=== AIM OF THE TASK ===
Please go line by line and repeat the data below exactly, with no images.

RECORDS PROVIDED Start Marker

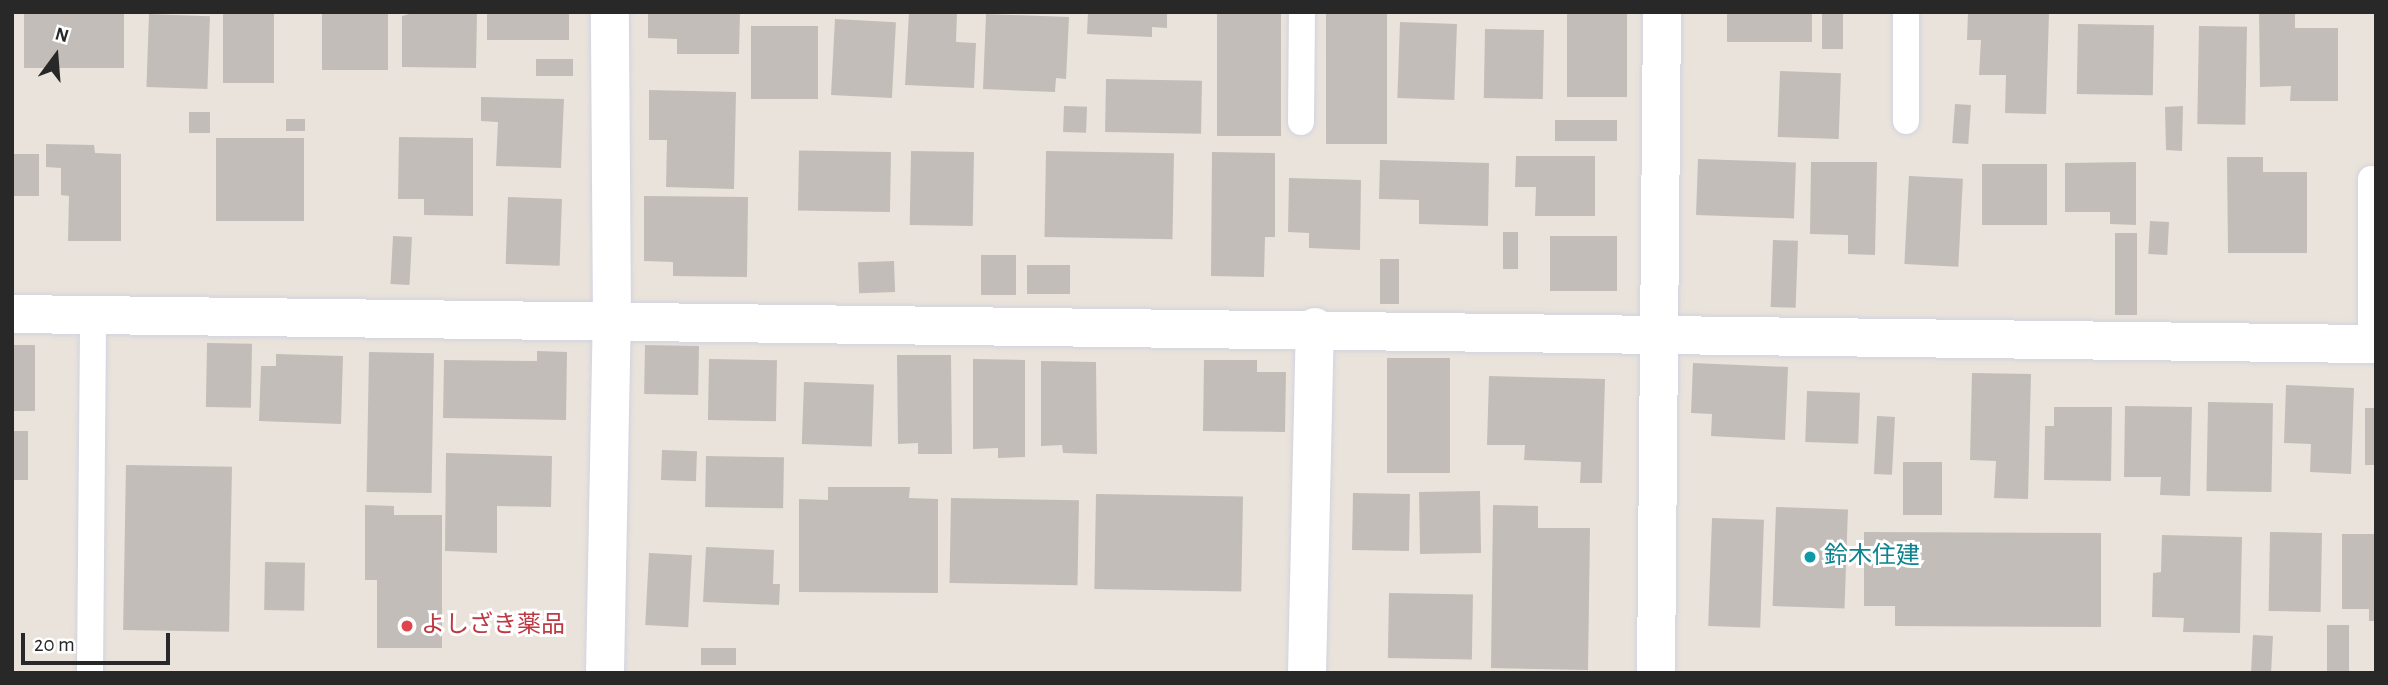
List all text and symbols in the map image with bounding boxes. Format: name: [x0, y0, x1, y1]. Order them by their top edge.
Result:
north arrow: [21, 21, 91, 91]
text: N: [53, 24, 71, 46]
place label: 鈴木住建: [1824, 543, 1920, 571]
marker: 鈴木住建: [1802, 549, 1818, 565]
place label: よしざき薬品: [421, 612, 565, 640]
scale bar: [24, 618, 173, 662]
marker: よしざき薬品: [399, 618, 415, 634]
text: 20 m: [34, 634, 75, 655]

RECORDS PROVIDED End Marker

=== EXERCISE RESULT ===
List all text and symbols in the map image with bounding boxes. Format: name: [x0, y0, x1, y1]. Order them by their top edge.
Result:
north arrow: [21, 21, 91, 91]
text: N: [53, 24, 71, 46]
place label: 鈴木住建: [1824, 543, 1920, 571]
marker: 鈴木住建: [1802, 549, 1818, 565]
place label: よしざき薬品: [421, 612, 565, 640]
scale bar: [24, 618, 173, 662]
marker: よしざき薬品: [399, 618, 415, 634]
text: 20 m: [34, 634, 75, 655]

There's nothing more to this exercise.